RogerSterlingBlackFace1Don Draper nos brinda com um whisky a cada 15 minutos e uma amante descartável a cada 30. Sua carreira foi construída sobre um misto de charme, fraude, adultério e exploração de seus subordinados. Roger Sterling é um panfleto ambulante do que há de mais caricato em sua época, de uma performance em blackface no seu casamento ao uso de LSD. Joan, uma mulher sob a sola de homens poderosos, poderia oferecer um contraste, mas engole todos os seus sapos. Engravidada pelo chefe – que não deseja assumir a criança – ela a cria sem pestanejar como se fosse de seu marido.

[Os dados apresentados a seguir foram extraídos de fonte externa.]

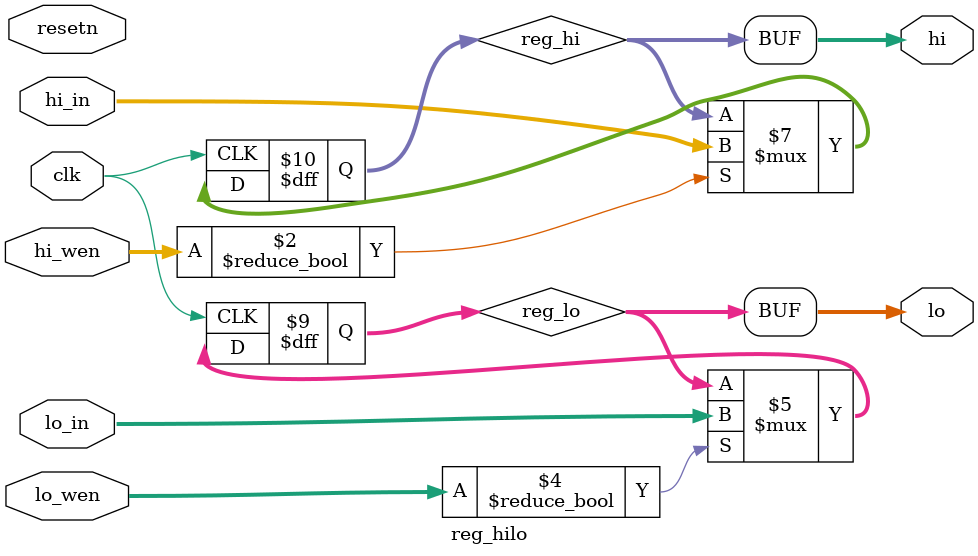
<source format=v>
`timescale 1ns / 1ps

`define DATA_WIDTH 32
`define ADDR_WIDTH 5

module reg_files(
	input clk,
	input resetn,
	input [`ADDR_WIDTH - 1:0] waddr,// write address
	input [`ADDR_WIDTH - 1:0] raddr1,// read address 1
	input [`ADDR_WIDTH - 1:0] raddr2,// read address 2
	input [3:0] wen,//write enable
	input [`DATA_WIDTH - 1:0] wdata,//write data
	output [`DATA_WIDTH - 1:0] rdata1,//read data 1
	output [`DATA_WIDTH - 1:0] rdata2//read data 2
);
 
reg [31:0] mem [31:0];//32 32-bit memory

always@(posedge clk)//writing logic
	begin
		if (!resetn)	begin
			mem[0] <= 32'b0;
		end
		else	begin
            mem[waddr][31:24] <= (wen[3]) ? wdata[31:24]: mem[waddr][31:24];
            mem[waddr][23:16] <= (wen[2]) ? wdata[23:16]: mem[waddr][23:16];
            mem[waddr][15:8 ] <= (wen[1]) ? wdata[15:8 ]: mem[waddr][15:8 ];
            mem[waddr][7 :0 ] <= (wen[0]) ? wdata[7 :0 ]: mem[waddr][7 :0 ];
		end
	end

//reading logic
assign rdata1 = (raddr1 == 5'd0) ?32'd0:mem[raddr1];
assign rdata2 = (raddr2 == 5'd0) ?32'd0:mem[raddr2];
	
endmodule

module reg_hilo(
    input clk,
    input resetn,
    input [1:0] hi_wen,
    input [1:0] lo_wen,
    input [31:0] hi_in,
    input [31:0] lo_in,
    output [31:0] hi,
    output [31:0] lo
);
reg [31:0] reg_hi;
reg [31:0] reg_lo;

always@(posedge clk)
begin
    if (hi_wen)
    begin
        reg_hi <= hi_in;
    end
end

always@(posedge clk)
begin
    if (lo_wen)
    begin
        reg_lo <= lo_in;
    end
end

assign hi = reg_hi;
assign lo = reg_lo;

endmodule




</source>
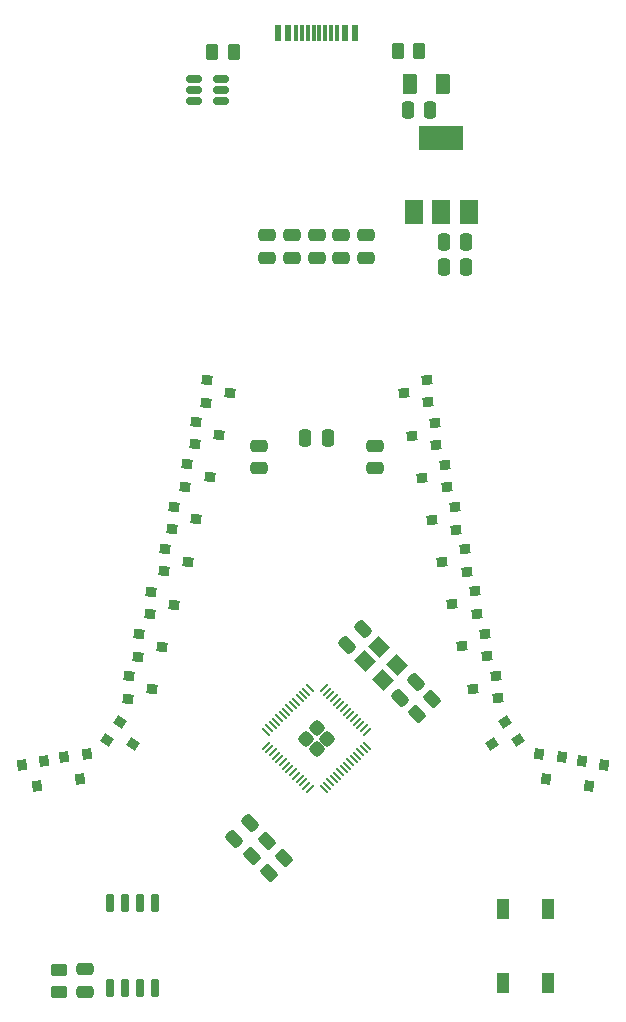
<source format=gbr>
%TF.GenerationSoftware,KiCad,Pcbnew,(6.0.6)*%
%TF.CreationDate,2022-07-22T10:15:02+02:00*%
%TF.ProjectId,knobdeavour,6b6e6f62-6465-4617-966f-75722e6b6963,1*%
%TF.SameCoordinates,Original*%
%TF.FileFunction,Paste,Bot*%
%TF.FilePolarity,Positive*%
%FSLAX46Y46*%
G04 Gerber Fmt 4.6, Leading zero omitted, Abs format (unit mm)*
G04 Created by KiCad (PCBNEW (6.0.6)) date 2022-07-22 10:15:02*
%MOMM*%
%LPD*%
G01*
G04 APERTURE LIST*
G04 Aperture macros list*
%AMRoundRect*
0 Rectangle with rounded corners*
0 $1 Rounding radius*
0 $2 $3 $4 $5 $6 $7 $8 $9 X,Y pos of 4 corners*
0 Add a 4 corners polygon primitive as box body*
4,1,4,$2,$3,$4,$5,$6,$7,$8,$9,$2,$3,0*
0 Add four circle primitives for the rounded corners*
1,1,$1+$1,$2,$3*
1,1,$1+$1,$4,$5*
1,1,$1+$1,$6,$7*
1,1,$1+$1,$8,$9*
0 Add four rect primitives between the rounded corners*
20,1,$1+$1,$2,$3,$4,$5,0*
20,1,$1+$1,$4,$5,$6,$7,0*
20,1,$1+$1,$6,$7,$8,$9,0*
20,1,$1+$1,$8,$9,$2,$3,0*%
%AMRotRect*
0 Rectangle, with rotation*
0 The origin of the aperture is its center*
0 $1 length*
0 $2 width*
0 $3 Rotation angle, in degrees counterclockwise*
0 Add horizontal line*
21,1,$1,$2,0,0,$3*%
G04 Aperture macros list end*
%ADD10RotRect,0.900000X0.800000X356.000000*%
%ADD11RoundRect,0.250000X0.475000X-0.250000X0.475000X0.250000X-0.475000X0.250000X-0.475000X-0.250000X0*%
%ADD12RotRect,0.900000X0.800000X184.000000*%
%ADD13RoundRect,0.250000X0.250000X0.475000X-0.250000X0.475000X-0.250000X-0.475000X0.250000X-0.475000X0*%
%ADD14RoundRect,0.250000X0.375000X0.625000X-0.375000X0.625000X-0.375000X-0.625000X0.375000X-0.625000X0*%
%ADD15RoundRect,0.250000X-0.450000X0.262500X-0.450000X-0.262500X0.450000X-0.262500X0.450000X0.262500X0*%
%ADD16RoundRect,0.250000X-0.262500X-0.450000X0.262500X-0.450000X0.262500X0.450000X-0.262500X0.450000X0*%
%ADD17RoundRect,0.250000X-0.475000X0.250000X-0.475000X-0.250000X0.475000X-0.250000X0.475000X0.250000X0*%
%ADD18RoundRect,0.250000X-0.250000X-0.475000X0.250000X-0.475000X0.250000X0.475000X-0.250000X0.475000X0*%
%ADD19RoundRect,0.250000X-0.159099X0.512652X-0.512652X0.159099X0.159099X-0.512652X0.512652X-0.159099X0*%
%ADD20R,1.500000X2.000000*%
%ADD21R,3.800000X2.000000*%
%ADD22R,0.600000X1.450000*%
%ADD23R,0.300000X1.450000*%
%ADD24RotRect,0.900000X0.800000X215.000000*%
%ADD25RoundRect,0.150000X-0.150000X0.650000X-0.150000X-0.650000X0.150000X-0.650000X0.150000X0.650000X0*%
%ADD26R,1.000000X1.700000*%
%ADD27RoundRect,0.150000X0.512500X0.150000X-0.512500X0.150000X-0.512500X-0.150000X0.512500X-0.150000X0*%
%ADD28RoundRect,0.250000X0.132583X-0.503814X0.503814X-0.132583X-0.132583X0.503814X-0.503814X0.132583X0*%
%ADD29RotRect,0.900000X0.800000X280.000000*%
%ADD30RotRect,1.400000X1.200000X135.000000*%
%ADD31RoundRect,0.250000X0.159099X-0.512652X0.512652X-0.159099X-0.159099X0.512652X-0.512652X0.159099X0*%
%ADD32RotRect,0.900000X0.800000X260.000000*%
%ADD33RoundRect,0.250000X0.262500X0.450000X-0.262500X0.450000X-0.262500X-0.450000X0.262500X-0.450000X0*%
%ADD34RotRect,0.900000X0.800000X325.000000*%
%ADD35RoundRect,0.250000X-0.413257X0.000000X0.000000X-0.413257X0.413257X0.000000X0.000000X0.413257X0*%
%ADD36RoundRect,0.050000X-0.309359X0.238649X0.238649X-0.309359X0.309359X-0.238649X-0.238649X0.309359X0*%
%ADD37RoundRect,0.050000X-0.309359X-0.238649X-0.238649X-0.309359X0.309359X0.238649X0.238649X0.309359X0*%
G04 APERTURE END LIST*
D10*
%TO.C,D10*%
X139596167Y-86237929D03*
X139728705Y-84342558D03*
X141657564Y-85429756D03*
%TD*%
D11*
%TO.C,C14*%
X157880000Y-56070000D03*
X157880000Y-54170000D03*
%TD*%
D12*
%TO.C,D19*%
X168931295Y-91452558D03*
X169063833Y-93347929D03*
X167002436Y-92539756D03*
%TD*%
D11*
%TO.C,C13*%
X155800000Y-56070000D03*
X155800000Y-54170000D03*
%TD*%
D12*
%TO.C,D14*%
X167141295Y-84292558D03*
X167273833Y-86187929D03*
X165212436Y-85379756D03*
%TD*%
D13*
%TO.C,C7*%
X154660000Y-71290000D03*
X152760000Y-71290000D03*
%TD*%
D10*
%TO.C,D1*%
X142606167Y-75447929D03*
X142738705Y-73552558D03*
X144667564Y-74639756D03*
%TD*%
D14*
%TO.C,F0*%
X164400000Y-41330000D03*
X161600000Y-41330000D03*
%TD*%
D15*
%TO.C,R1*%
X131920000Y-116357500D03*
X131920000Y-118182500D03*
%TD*%
D10*
%TO.C,D2*%
X141486167Y-79017929D03*
X141618705Y-77122558D03*
X143547564Y-78209756D03*
%TD*%
D16*
%TO.C,R6*%
X160587500Y-38580000D03*
X162412500Y-38580000D03*
%TD*%
D17*
%TO.C,C6*%
X148805000Y-71980000D03*
X148805000Y-73880000D03*
%TD*%
D11*
%TO.C,C5*%
X134110000Y-118200000D03*
X134110000Y-116300000D03*
%TD*%
D10*
%TO.C,D5*%
X143411167Y-71857929D03*
X143543705Y-69962558D03*
X145472564Y-71049756D03*
%TD*%
D18*
%TO.C,C1*%
X161460000Y-43540000D03*
X163360000Y-43540000D03*
%TD*%
D10*
%TO.C,D11*%
X138566167Y-89817929D03*
X138698705Y-87922558D03*
X140627564Y-89009756D03*
%TD*%
D12*
%TO.C,D17*%
X163731295Y-70032558D03*
X163863833Y-71927929D03*
X161802436Y-71119756D03*
%TD*%
%TO.C,D13*%
X163051295Y-66402558D03*
X163183833Y-68297929D03*
X161122436Y-67489756D03*
%TD*%
D18*
%TO.C,C4*%
X164490000Y-54730000D03*
X166390000Y-54730000D03*
%TD*%
D10*
%TO.C,D6*%
X140776167Y-82617929D03*
X140908705Y-80722558D03*
X142837564Y-81809756D03*
%TD*%
D19*
%TO.C,C2*%
X157631751Y-87478249D03*
X156288249Y-88821751D03*
%TD*%
D20*
%TO.C,U1*%
X166590000Y-52180000D03*
D21*
X164290000Y-45880000D03*
D20*
X164290000Y-52180000D03*
X161990000Y-52180000D03*
%TD*%
D22*
%TO.C,J0*%
X150460000Y-37015000D03*
X151260000Y-37015000D03*
D23*
X152460000Y-37015000D03*
X153460000Y-37015000D03*
X153960000Y-37015000D03*
X154960000Y-37015000D03*
D22*
X156160000Y-37015000D03*
X156960000Y-37015000D03*
X156960000Y-37015000D03*
X156160000Y-37015000D03*
D23*
X155460000Y-37015000D03*
X154460000Y-37015000D03*
X152960000Y-37015000D03*
X151960000Y-37015000D03*
D22*
X151260000Y-37015000D03*
X150460000Y-37015000D03*
%TD*%
D24*
%TO.C,D22*%
X169704254Y-95338229D03*
X170794050Y-96894618D03*
X168610848Y-97263576D03*
%TD*%
D25*
%TO.C,U2*%
X136207500Y-110700000D03*
X137477500Y-110700000D03*
X138747500Y-110700000D03*
X140017500Y-110700000D03*
X140017500Y-117900000D03*
X138747500Y-117900000D03*
X137477500Y-117900000D03*
X136207500Y-117900000D03*
%TD*%
D26*
%TO.C,SW0*%
X169540000Y-111160000D03*
X169540000Y-117460000D03*
X173340000Y-117460000D03*
X173340000Y-111160000D03*
%TD*%
D27*
%TO.C,U44*%
X145597500Y-40910000D03*
X145597500Y-41860000D03*
X145597500Y-42810000D03*
X143322500Y-42810000D03*
X143322500Y-41860000D03*
X143322500Y-40910000D03*
%TD*%
D28*
%TO.C,R4*%
X149674765Y-108125235D03*
X150965235Y-106834765D03*
%TD*%
%TO.C,R3*%
X148214765Y-106695235D03*
X149505235Y-105404765D03*
%TD*%
D12*
%TO.C,D12*%
X164601295Y-73602558D03*
X164733833Y-75497929D03*
X162672436Y-74689756D03*
%TD*%
D29*
%TO.C,D8*%
X128780784Y-98980158D03*
X130651919Y-98650226D03*
X130063648Y-100784808D03*
%TD*%
D30*
%TO.C,Y0*%
X159366777Y-91768858D03*
X157811142Y-90213223D03*
X159013223Y-89011142D03*
X160568858Y-90566777D03*
%TD*%
D31*
%TO.C,C3*%
X160778249Y-93311751D03*
X162121751Y-91968249D03*
%TD*%
%TO.C,C10*%
X146718249Y-105281751D03*
X148061751Y-103938249D03*
%TD*%
D32*
%TO.C,D16*%
X176178081Y-98660226D03*
X178049216Y-98990158D03*
X176766352Y-100794808D03*
%TD*%
D28*
%TO.C,R5*%
X162234765Y-94715235D03*
X163525235Y-93424765D03*
%TD*%
D11*
%TO.C,C12*%
X153720000Y-56070000D03*
X153720000Y-54170000D03*
%TD*%
D12*
%TO.C,D21*%
X165421295Y-77182558D03*
X165553833Y-79077929D03*
X163492436Y-78269756D03*
%TD*%
D32*
%TO.C,D20*%
X172588081Y-98030226D03*
X174459216Y-98360158D03*
X173176352Y-100164808D03*
%TD*%
D11*
%TO.C,C11*%
X151650000Y-56060000D03*
X151650000Y-54160000D03*
%TD*%
D29*
%TO.C,D4*%
X132370784Y-98360158D03*
X134241919Y-98030226D03*
X133653648Y-100164808D03*
%TD*%
D33*
%TO.C,R7*%
X146712500Y-38610000D03*
X144887500Y-38610000D03*
%TD*%
D10*
%TO.C,D7*%
X137746167Y-93387929D03*
X137878705Y-91492558D03*
X139807564Y-92579756D03*
%TD*%
D18*
%TO.C,C17*%
X164470000Y-56850000D03*
X166370000Y-56850000D03*
%TD*%
D11*
%TO.C,C9*%
X149540000Y-56050000D03*
X149540000Y-54150000D03*
%TD*%
D34*
%TO.C,D3*%
X135975950Y-96894618D03*
X137065746Y-95338229D03*
X138159152Y-97263576D03*
%TD*%
D10*
%TO.C,D9*%
X144341167Y-68317929D03*
X144473705Y-66422558D03*
X146402564Y-67509756D03*
%TD*%
D35*
%TO.C,U3*%
X152813439Y-96770000D03*
X153715000Y-97671561D03*
X153715000Y-95868439D03*
X154616561Y-96770000D03*
D36*
X149445843Y-96177798D03*
X149728686Y-95894955D03*
X150011528Y-95612113D03*
X150294371Y-95329270D03*
X150577214Y-95046427D03*
X150860056Y-94763585D03*
X151142899Y-94480742D03*
X151425742Y-94197899D03*
X151708585Y-93915056D03*
X151991427Y-93632214D03*
X152274270Y-93349371D03*
X152557113Y-93066528D03*
X152839955Y-92783686D03*
X153122798Y-92500843D03*
D37*
X154307202Y-92500843D03*
X154590045Y-92783686D03*
X154872887Y-93066528D03*
X155155730Y-93349371D03*
X155438573Y-93632214D03*
X155721415Y-93915056D03*
X156004258Y-94197899D03*
X156287101Y-94480742D03*
X156569944Y-94763585D03*
X156852786Y-95046427D03*
X157135629Y-95329270D03*
X157418472Y-95612113D03*
X157701314Y-95894955D03*
X157984157Y-96177798D03*
D36*
X157984157Y-97362202D03*
X157701314Y-97645045D03*
X157418472Y-97927887D03*
X157135629Y-98210730D03*
X156852786Y-98493573D03*
X156569944Y-98776415D03*
X156287101Y-99059258D03*
X156004258Y-99342101D03*
X155721415Y-99624944D03*
X155438573Y-99907786D03*
X155155730Y-100190629D03*
X154872887Y-100473472D03*
X154590045Y-100756314D03*
X154307202Y-101039157D03*
D37*
X153122798Y-101039157D03*
X152839955Y-100756314D03*
X152557113Y-100473472D03*
X152274270Y-100190629D03*
X151991427Y-99907786D03*
X151708585Y-99624944D03*
X151425742Y-99342101D03*
X151142899Y-99059258D03*
X150860056Y-98776415D03*
X150577214Y-98493573D03*
X150294371Y-98210730D03*
X150011528Y-97927887D03*
X149728686Y-97645045D03*
X149445843Y-97362202D03*
%TD*%
D12*
%TO.C,D15*%
X167981295Y-87872558D03*
X168113833Y-89767929D03*
X166052436Y-88959756D03*
%TD*%
D17*
%TO.C,C8*%
X158655000Y-71970000D03*
X158655000Y-73870000D03*
%TD*%
D12*
%TO.C,D18*%
X166291295Y-80742558D03*
X166423833Y-82637929D03*
X164362436Y-81829756D03*
%TD*%
M02*

</source>
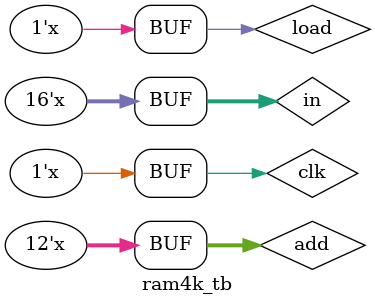
<source format=v>
`include "Hadif_B190513CS_Q07.v"

module ram4k_tb;

wire [15:0] o;
reg [15:0] in;
reg [11:0] add;
reg load, clk;

ram4k r1(o, in, add, load, clk);

initial
begin
  clk=0;
  in=0;
  load=0;
  add=0;
  $dumpfile("dff.vcd");
  $dumpvars(0, r1);
  $display("clk  load     add    in    out");
  $monitor("  %b     %b       %d %d  %d", clk, load, add, in, o);
end

always #5 in = in+123;
always #3 clk = ~clk;
always #7 load = ~load;
always #13 add = add+1;

endmodule
</source>
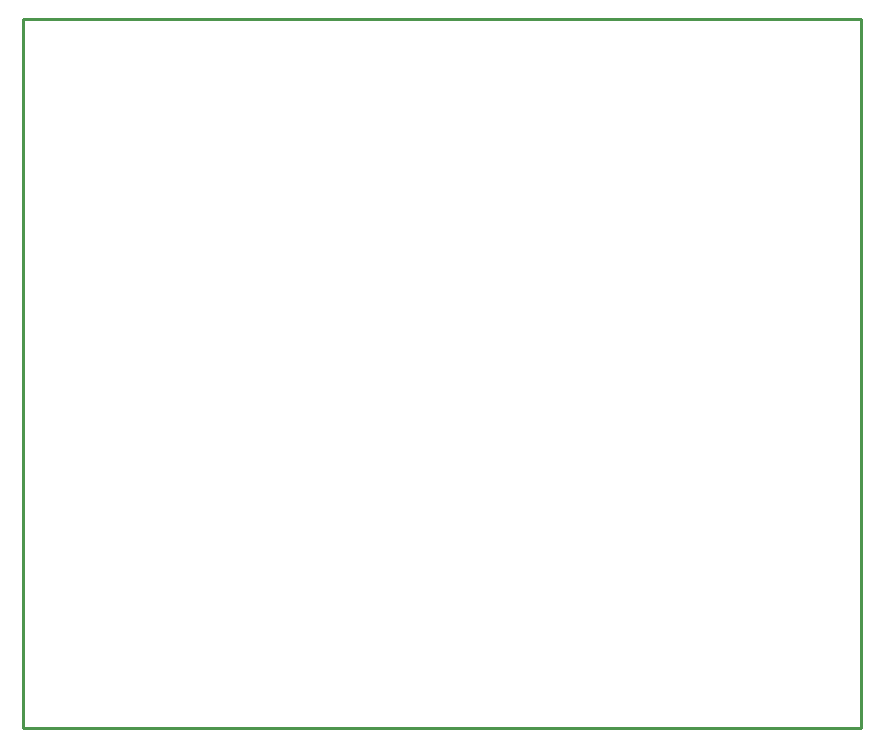
<source format=gbr>
G04 #@! TF.GenerationSoftware,KiCad,Pcbnew,5.1.1-8be2ce7~80~ubuntu18.04.1*
G04 #@! TF.CreationDate,2019-04-19T16:42:06-07:00*
G04 #@! TF.ProjectId,7_segment_led,375f7365-676d-4656-9e74-5f6c65642e6b,v01*
G04 #@! TF.SameCoordinates,Original*
G04 #@! TF.FileFunction,Profile,NP*
%FSLAX46Y46*%
G04 Gerber Fmt 4.6, Leading zero omitted, Abs format (unit mm)*
G04 Created by KiCad (PCBNEW 5.1.1-8be2ce7~80~ubuntu18.04.1) date 2019-04-19 16:42:06*
%MOMM*%
%LPD*%
G04 APERTURE LIST*
%ADD10C,0.254000*%
G04 APERTURE END LIST*
D10*
X93500000Y-95000000D02*
X93500000Y-35000000D01*
X164500000Y-95000000D02*
X93500000Y-95000000D01*
X164500000Y-35000000D02*
X164500000Y-95000000D01*
X93500000Y-35000000D02*
X164500000Y-35000000D01*
M02*

</source>
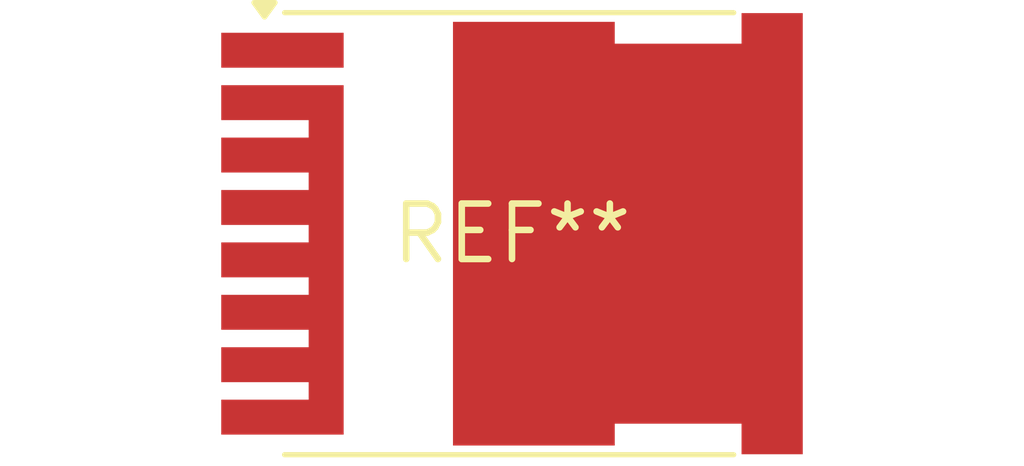
<source format=kicad_pcb>
(kicad_pcb (version 20240108) (generator pcbnew)

  (general
    (thickness 1.6)
  )

  (paper "A4")
  (layers
    (0 "F.Cu" signal)
    (31 "B.Cu" signal)
    (32 "B.Adhes" user "B.Adhesive")
    (33 "F.Adhes" user "F.Adhesive")
    (34 "B.Paste" user)
    (35 "F.Paste" user)
    (36 "B.SilkS" user "B.Silkscreen")
    (37 "F.SilkS" user "F.Silkscreen")
    (38 "B.Mask" user)
    (39 "F.Mask" user)
    (40 "Dwgs.User" user "User.Drawings")
    (41 "Cmts.User" user "User.Comments")
    (42 "Eco1.User" user "User.Eco1")
    (43 "Eco2.User" user "User.Eco2")
    (44 "Edge.Cuts" user)
    (45 "Margin" user)
    (46 "B.CrtYd" user "B.Courtyard")
    (47 "F.CrtYd" user "F.Courtyard")
    (48 "B.Fab" user)
    (49 "F.Fab" user)
    (50 "User.1" user)
    (51 "User.2" user)
    (52 "User.3" user)
    (53 "User.4" user)
    (54 "User.5" user)
    (55 "User.6" user)
    (56 "User.7" user)
    (57 "User.8" user)
    (58 "User.9" user)
  )

  (setup
    (pad_to_mask_clearance 0)
    (pcbplotparams
      (layerselection 0x00010fc_ffffffff)
      (plot_on_all_layers_selection 0x0000000_00000000)
      (disableapertmacros false)
      (usegerberextensions false)
      (usegerberattributes false)
      (usegerberadvancedattributes false)
      (creategerberjobfile false)
      (dashed_line_dash_ratio 12.000000)
      (dashed_line_gap_ratio 3.000000)
      (svgprecision 4)
      (plotframeref false)
      (viasonmask false)
      (mode 1)
      (useauxorigin false)
      (hpglpennumber 1)
      (hpglpenspeed 20)
      (hpglpendiameter 15.000000)
      (dxfpolygonmode false)
      (dxfimperialunits false)
      (dxfusepcbnewfont false)
      (psnegative false)
      (psa4output false)
      (plotreference false)
      (plotvalue false)
      (plotinvisibletext false)
      (sketchpadsonfab false)
      (subtractmaskfromsilk false)
      (outputformat 1)
      (mirror false)
      (drillshape 1)
      (scaleselection 1)
      (outputdirectory "")
    )
  )

  (net 0 "")

  (footprint "Infineon_PG-HSOF-8-1" (layer "F.Cu") (at 0 0))

)

</source>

Ao ser obrigada a prestar favores sexuais a um cliente, manipula a oportunidade para se tornar sócia da agência. Tal como os outros, ela pertence a um outro tempo, regido por outras regras. E ela conhece todas.

A maior pergunta talvez não seja por que Mad Men optou por sua linha, mas como uma série dessas pôde ser feita nos dias de hoje. Se há algo que marca nossa geração mais do que a adoração da tecnologia e do imperativo de “progresso” é nosso enorme pavor em relação ao que veio antes. Somos cada vez mais da opinião que qualquer ideia além das nossas deve ficar enterrada no passado, ou então solta no mundo com uma placa no pescoço e um supervisor para nos afastar do “perigo”. Como então, pôde um programa em que crianças bebem vodka e dirigem, em que publicitários dopam seus funcionários e subornam clientes com prostitutas, ganhar a televisão?

Brett Martin tem um palpite. Para o autor, a nova “era de ouro” da TV americana tem um ponto em comum. De Don Draper a Walter White, de Dexter a Tony Soprano, seus dramas nos mostram personagens incorretos, problemáticos, complicados e, por isso mesmo, humanos. O “herói” televisivo do século XXI – se é que nós podemos chamá-lo assim – é atormentado, cruel e impotente diante de uma realidade absurda e sádica. Se antes sentávamos na poltrona na sala em busca de nosso final feliz diário, os seriados de hoje em dia nos oferecem emoções diferentes – e muito mais cínicas. Vivemos num mundo cão, mas podemos nos divertir com ele.

Mad Men nos mostra que, além da excitação com o novo e o medo do passado, nossa geração tem um fascínio com o disfuncional. Foi-se o tempo da lição de moral – quiçá ele nunca de fato tenha existido, ao menos não como o imaginamos. Como John Milton nos provou quatro séculos atrás, a perfeição não convence ninguém; são justamente os erros que fazem um indivíduo. Quanto mais abundantes e mais errados, mais nos reconhecemos.

Infelizmente, nossos encontros com a Sterling, Cooper & Partners estão próximo do fim, mas há algo que nós podemos aprender com eles. Role models são estátuas de cera. Canalhas são pessoas reais.